> **Data to process**
--- START ---
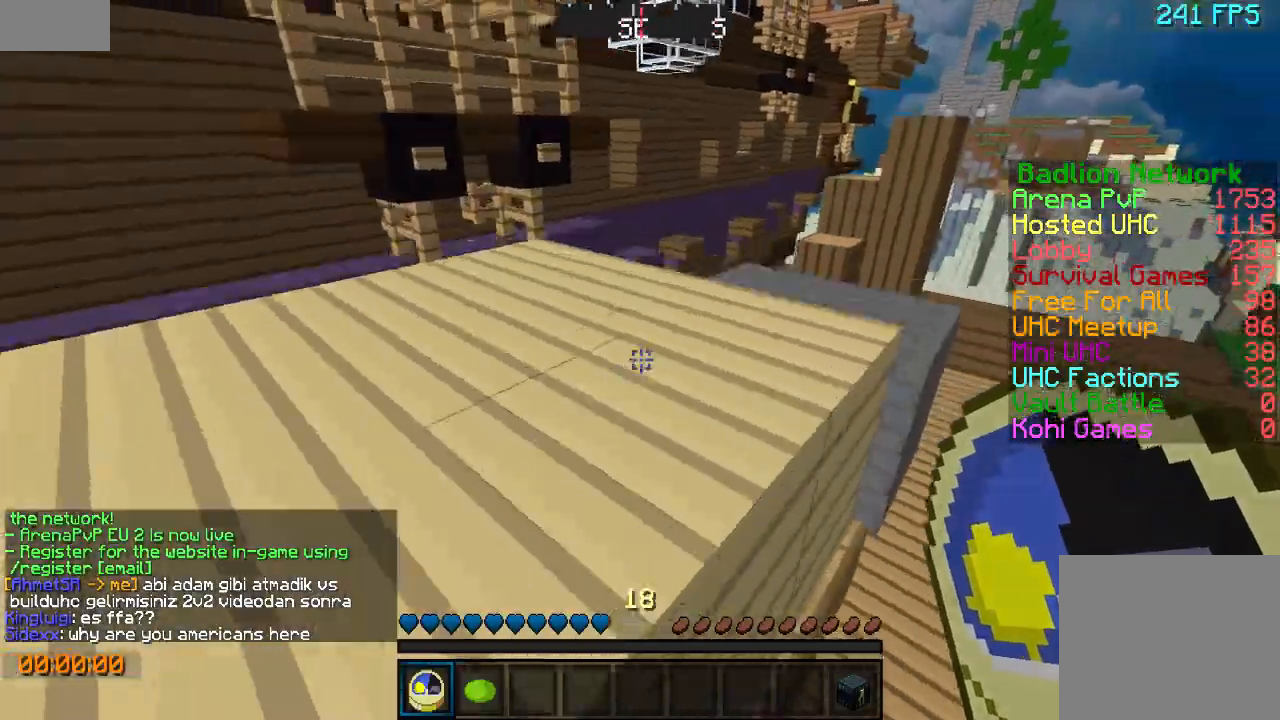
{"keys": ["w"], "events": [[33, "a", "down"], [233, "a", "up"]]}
--- END ---
--- START ---
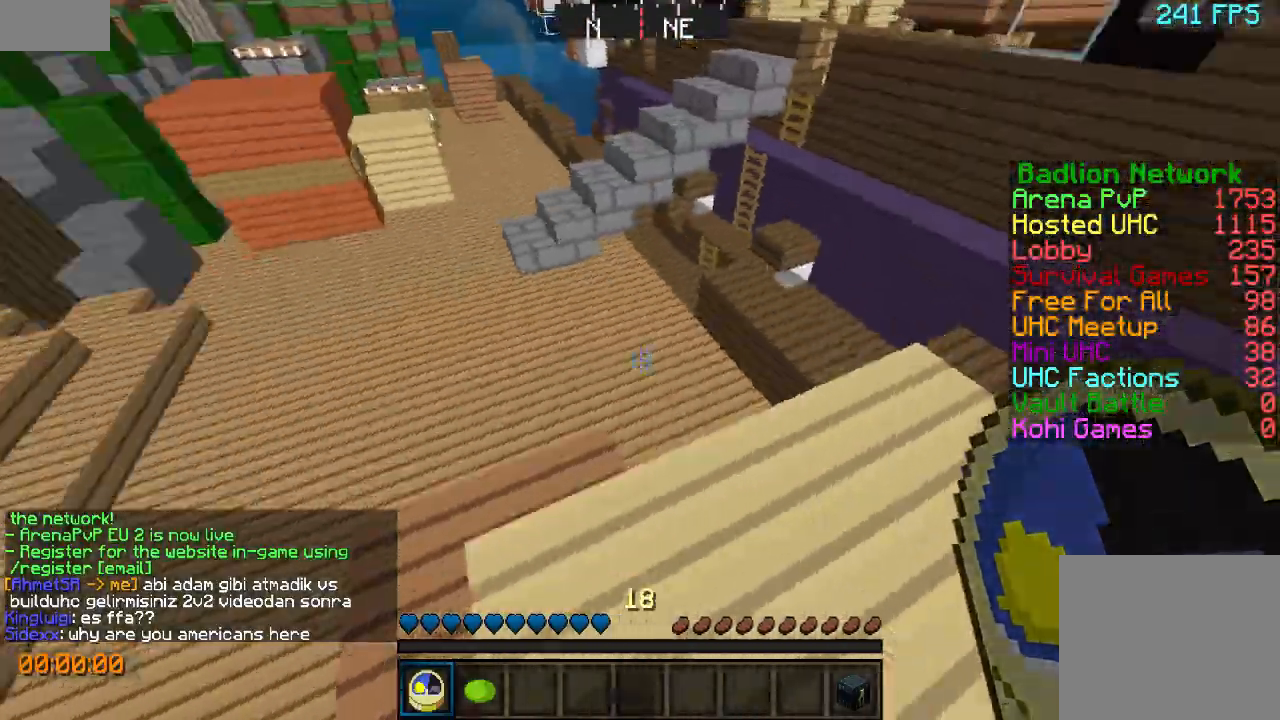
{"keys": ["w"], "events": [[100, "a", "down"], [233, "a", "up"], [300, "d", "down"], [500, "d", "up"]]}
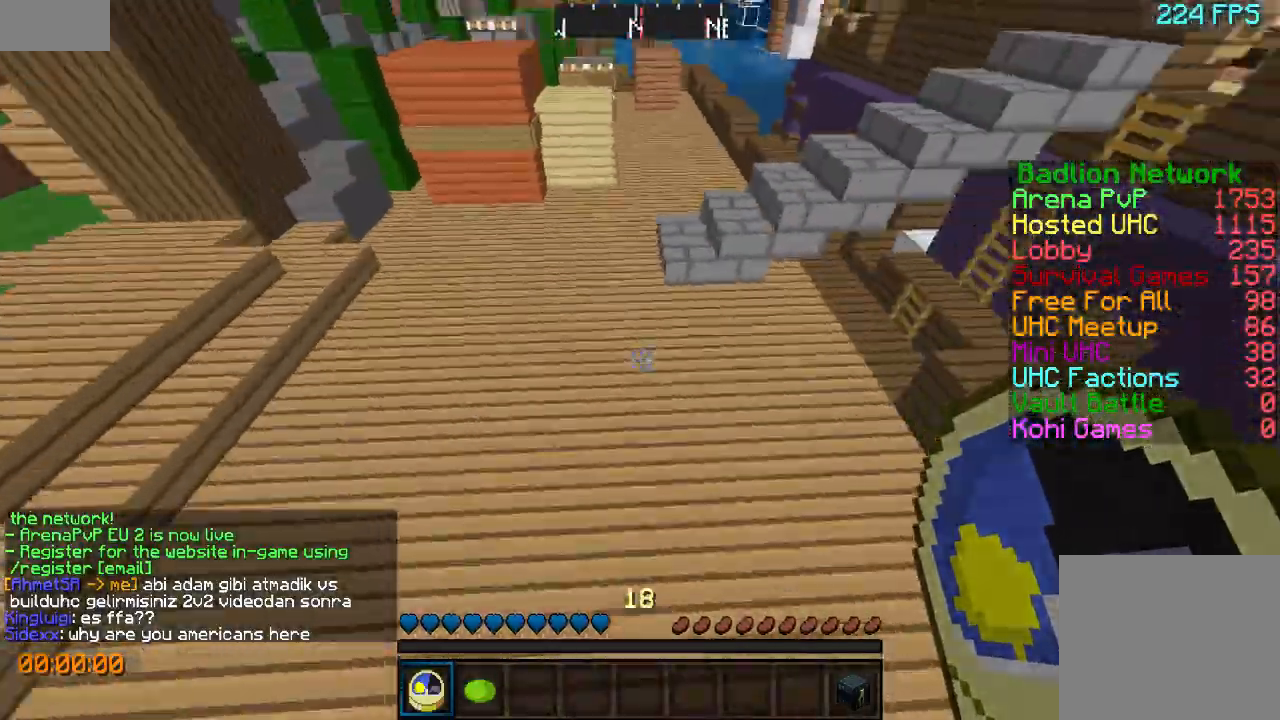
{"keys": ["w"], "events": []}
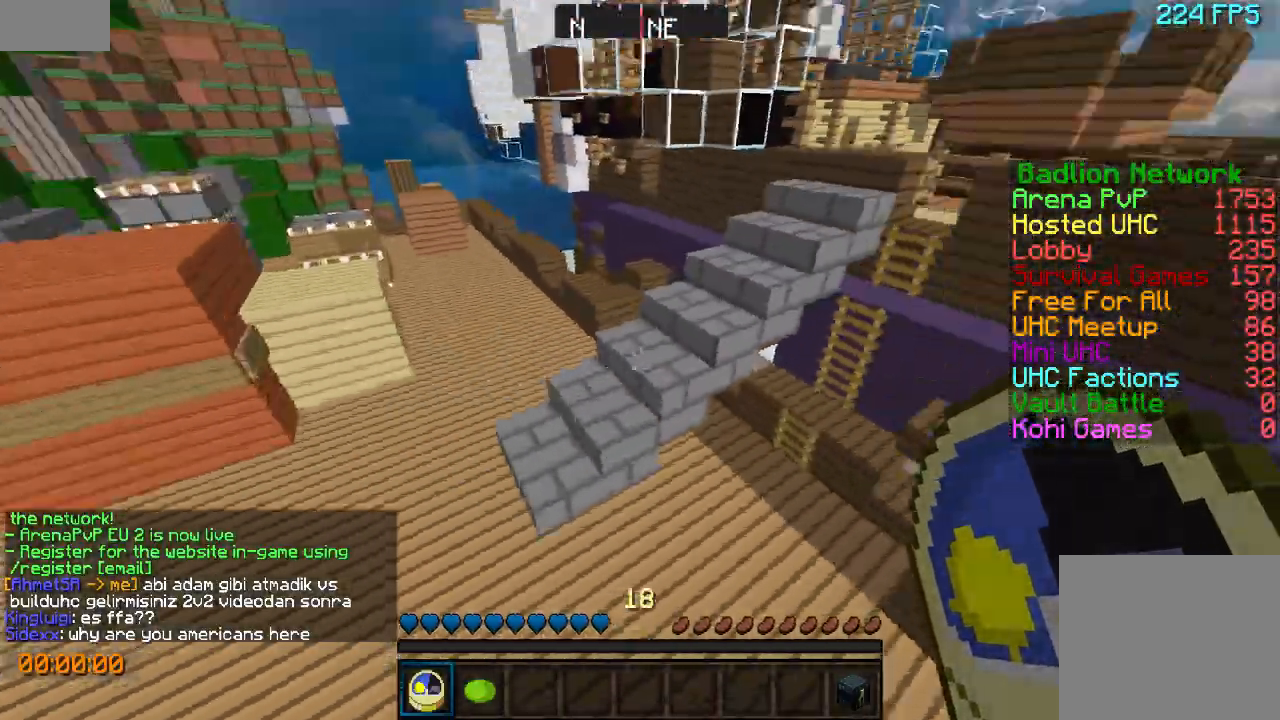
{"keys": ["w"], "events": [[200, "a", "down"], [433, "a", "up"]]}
--- END ---
--- START ---
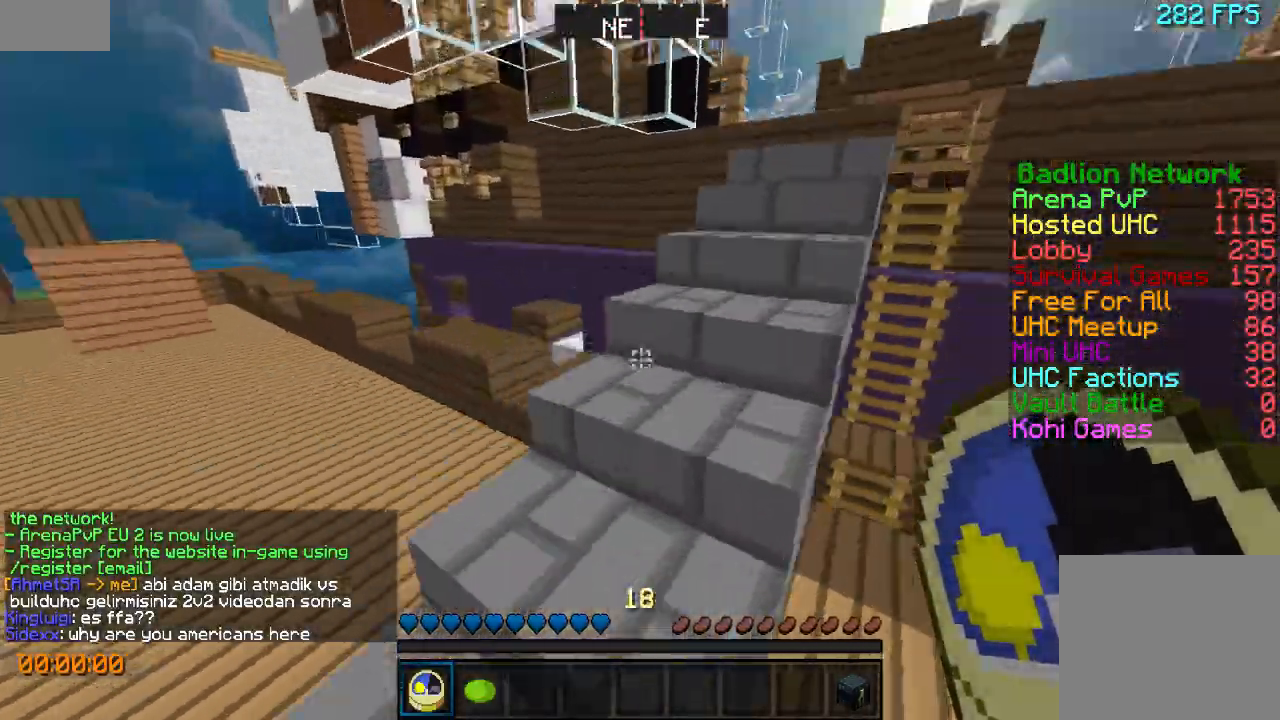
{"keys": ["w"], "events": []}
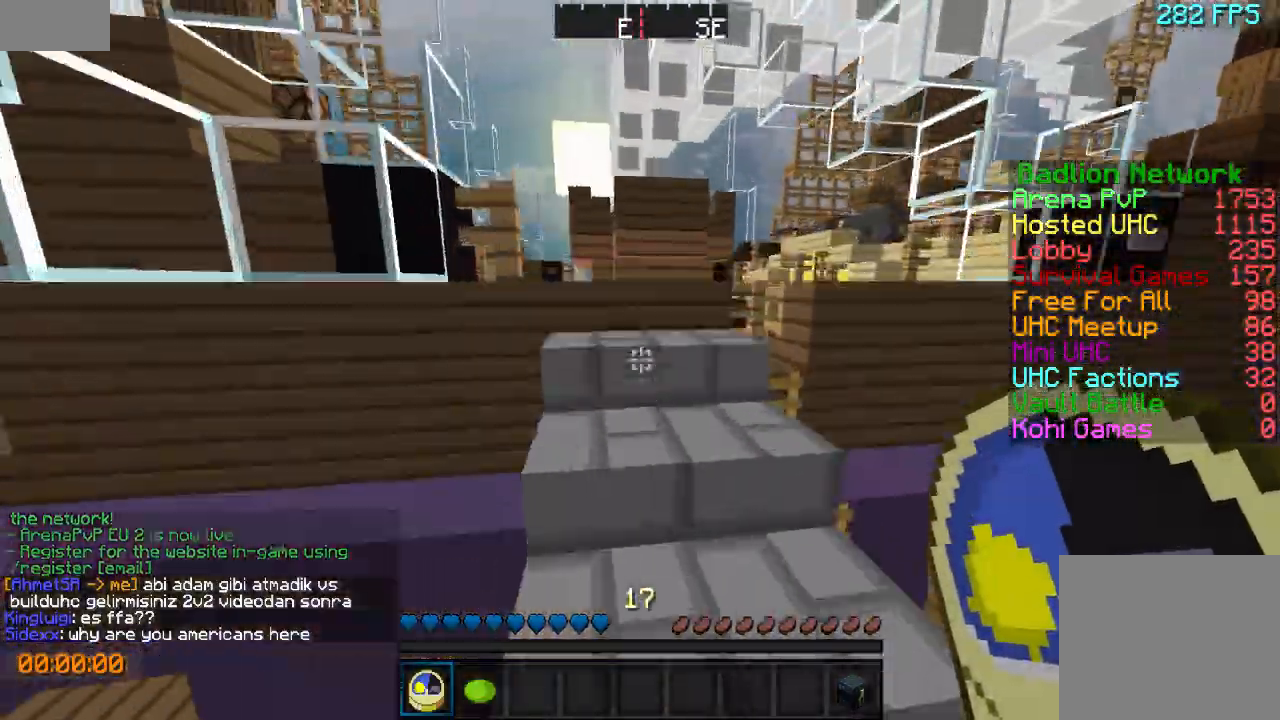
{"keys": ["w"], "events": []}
--- END ---
> **Problem to work on**
Find how many lines in the listing hold "down", and reply with that number only.

> **Answer section**
3